You can see where the difference comes in by comparing the line in the execution plans that access the CONTACT table (looks at the rows column, the first one).
First:
| 4 | TABLE ACCESS BY INDEX ROWID| CONTACT | 6610 | 33050 | 3736 (1)| 00:00:45 |
Second:
| 5 | TABLE ACCESS BY INDEX ROWID| CONTACT | 3 | 15 | 5 (0)| 00:00:01 |
In the first example, the ROWNUM = 1 predicate isn't applied until after the CONTACT table has been accessed, so you're getting 6610 rows returned from this table. Whereas in your second query optimizer has only returned 3. This is many orders of magnitude less, which is why you're seeing the second query complete quicker.
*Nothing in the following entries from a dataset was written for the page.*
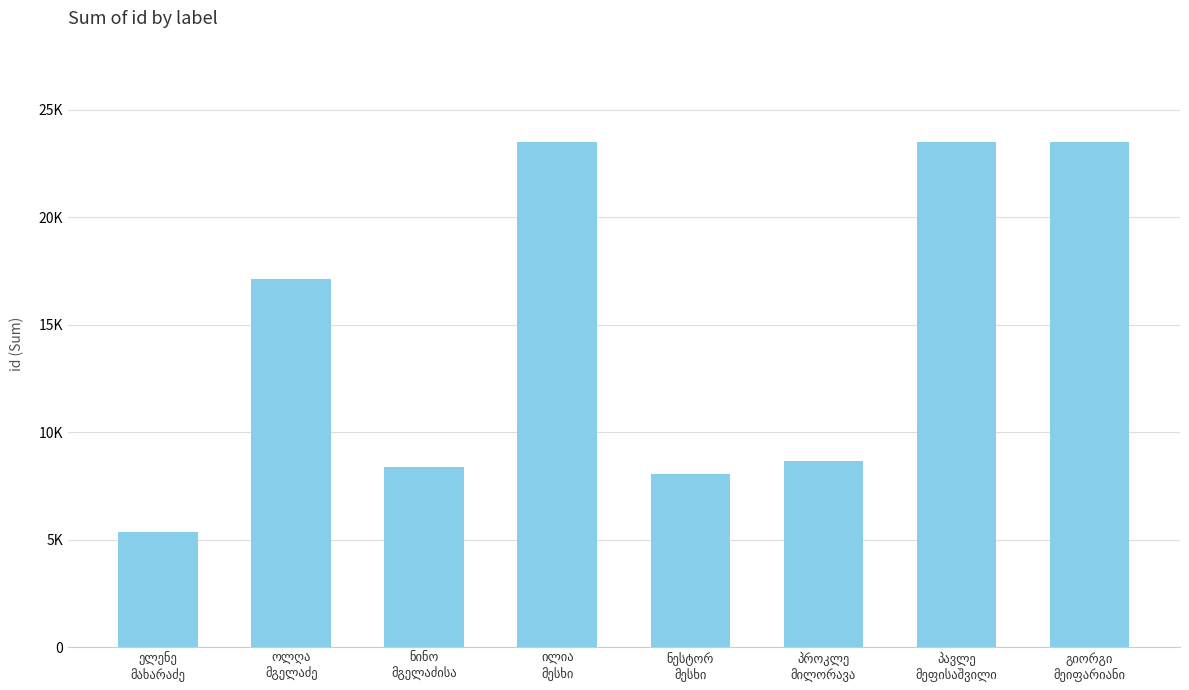

Count the number of categories in the chart.

8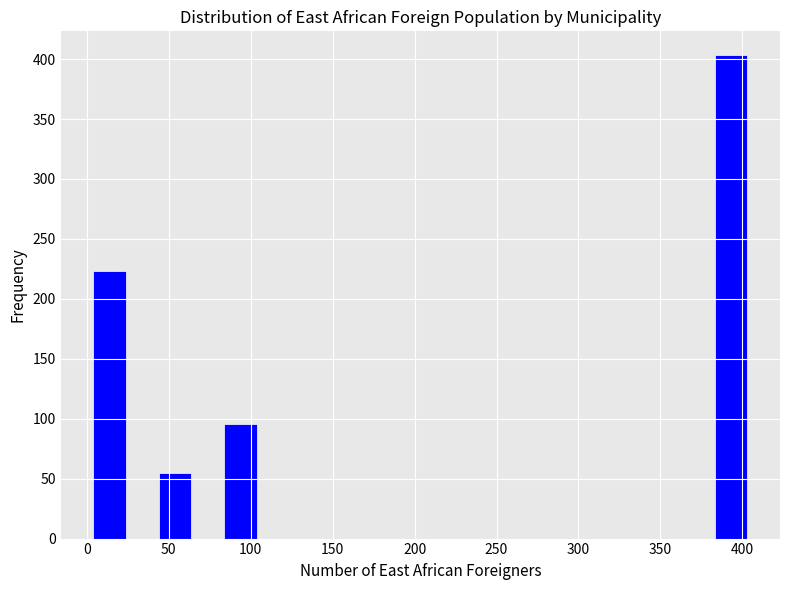

Around what value on the x-axis is the tallest bar? Give the approximate position of its centre, as read against the axis.

395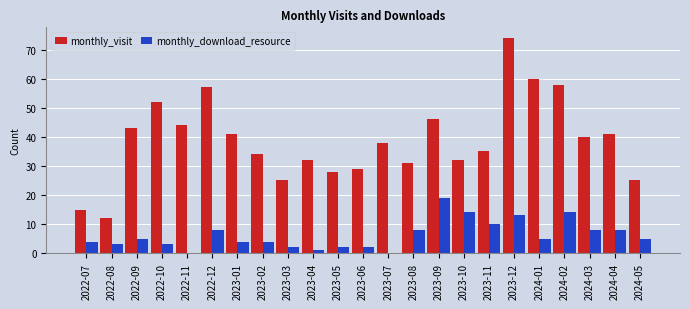

Reading left to right, transcribe all the data shown in this chart.

monthly_visit: 15	12	43	52	44	57	41	34	25	32	28	29	38	31	46	32	35	74	60	58	40	41	25
monthly_download_resource: 4	3	5	3	0	8	4	4	2	1	2	2	0	8	19	14	10	13	5	14	8	8	5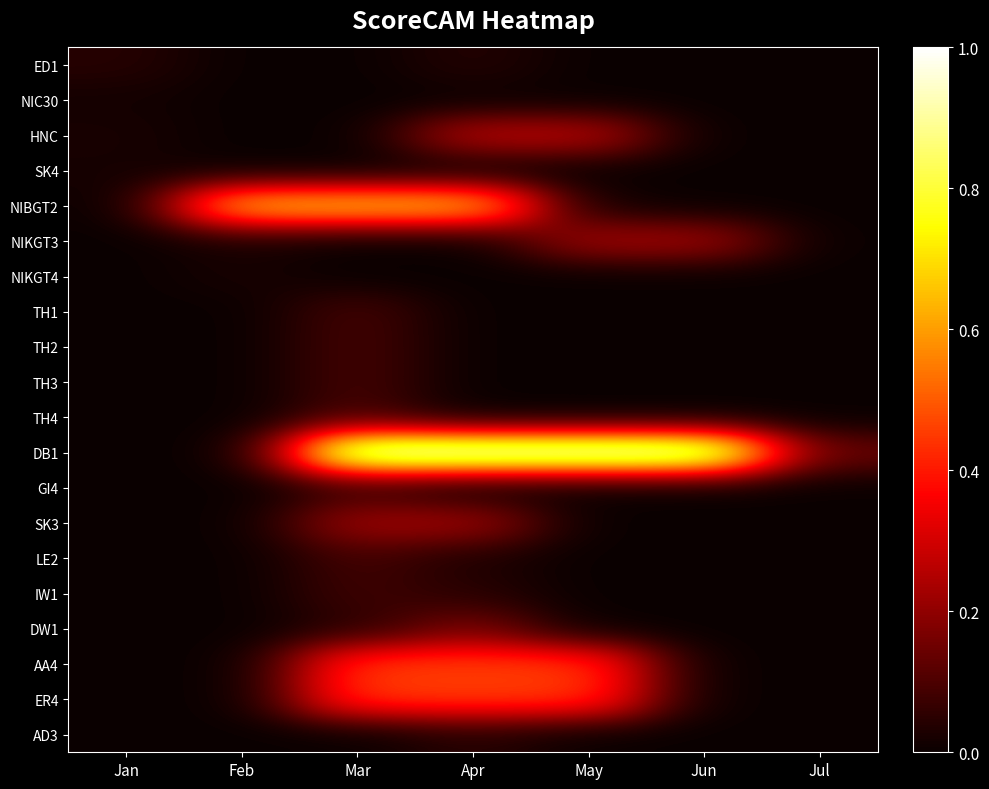

Reading right to left, extract all data points from this chart.

ED1: Jul=0.0	Jun=0.0	May=0.0	Apr=0.0	Mar=0.0	Feb=0.0	Jan=0.0
NIC30: Jul=0.0	Jun=0.0	May=0.0	Apr=0.0	Mar=0.0	Feb=0.0	Jan=0.0
HNC: Jul=0.0	Jun=0.0	May=0.3	Apr=0.3	Mar=0.0	Feb=0.0	Jan=0.0
SK4: Jul=0.0	Jun=0.0	May=0.0	Apr=0.0	Mar=0.0	Feb=0.0	Jan=0.0
NIBGT2: Jul=0.0	Jun=0.0	May=0.0	Apr=0.7	Mar=0.7	Feb=0.7	Jan=0.0
NIKGT3: Jul=0.0	Jun=0.2	May=0.2	Apr=0.0	Mar=0.0	Feb=0.0	Jan=0.0
NIKGT4: Jul=0.0	Jun=0.0	May=0.0	Apr=0.0	Mar=0.0	Feb=0.0	Jan=0.0
TH1: Jul=0.0	Jun=0.0	May=0.0	Apr=0.0	Mar=0.1	Feb=0.0	Jan=0.0
TH2: Jul=0.0	Jun=0.0	May=0.0	Apr=0.0	Mar=0.1	Feb=0.0	Jan=0.0
TH3: Jul=0.0	Jun=0.0	May=0.0	Apr=0.0	Mar=0.1	Feb=0.0	Jan=0.0
TH4: Jul=0.0	Jun=0.0	May=0.0	Apr=0.0	Mar=0.1	Feb=0.0	Jan=0.0
DB1: Jul=0.1	Jun=1.0	May=1.0	Apr=1.0	Mar=1.0	Feb=0.0	Jan=0.0
GI4: Jul=0.0	Jun=0.0	May=0.0	Apr=0.0	Mar=0.1	Feb=0.0	Jan=0.0
SK3: Jul=0.0	Jun=0.0	May=0.0	Apr=0.2	Mar=0.2	Feb=0.0	Jan=0.0
LE2: Jul=0.0	Jun=0.0	May=0.0	Apr=0.0	Mar=0.1	Feb=0.0	Jan=0.0
IW1: Jul=0.0	Jun=0.0	May=0.0	Apr=0.0	Mar=0.1	Feb=0.0	Jan=0.0
DW1: Jul=0.0	Jun=0.0	May=0.0	Apr=0.2	Mar=0.0	Feb=0.0	Jan=0.0
AA4: Jul=0.0	Jun=0.0	May=0.5	Apr=0.5	Mar=0.5	Feb=0.0	Jan=0.0
ER4: Jul=0.0	Jun=0.0	May=0.5	Apr=0.5	Mar=0.5	Feb=0.0	Jan=0.0
AD3: Jul=0.0	Jun=0.0	May=0.0	Apr=0.0	Mar=0.0	Feb=0.0	Jan=0.0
As to why the second execution of the "slow" query is "fast", you're thinking is correct - the data has been loaded from disk into the buffer cache so access is much quicker.
Most likely that's just estimation difference and they will have same execution statistics. Trace both + tkprof to get real data.
Also if you want some more details behind optimizer logic - do hard parse with event 10053.
Cost is not only the factor for the queries, some times it depends on the server also, which u r showing is it a CPU cost or I/O Cost, some times cost my vary, because of the Column Cardinality, Conditions of the query. if u wanna see the much clarification on the queries, get the explain plan or TKPROOF, so that u 'll get to know , it's going for full table scan or which index is picking up and execution time.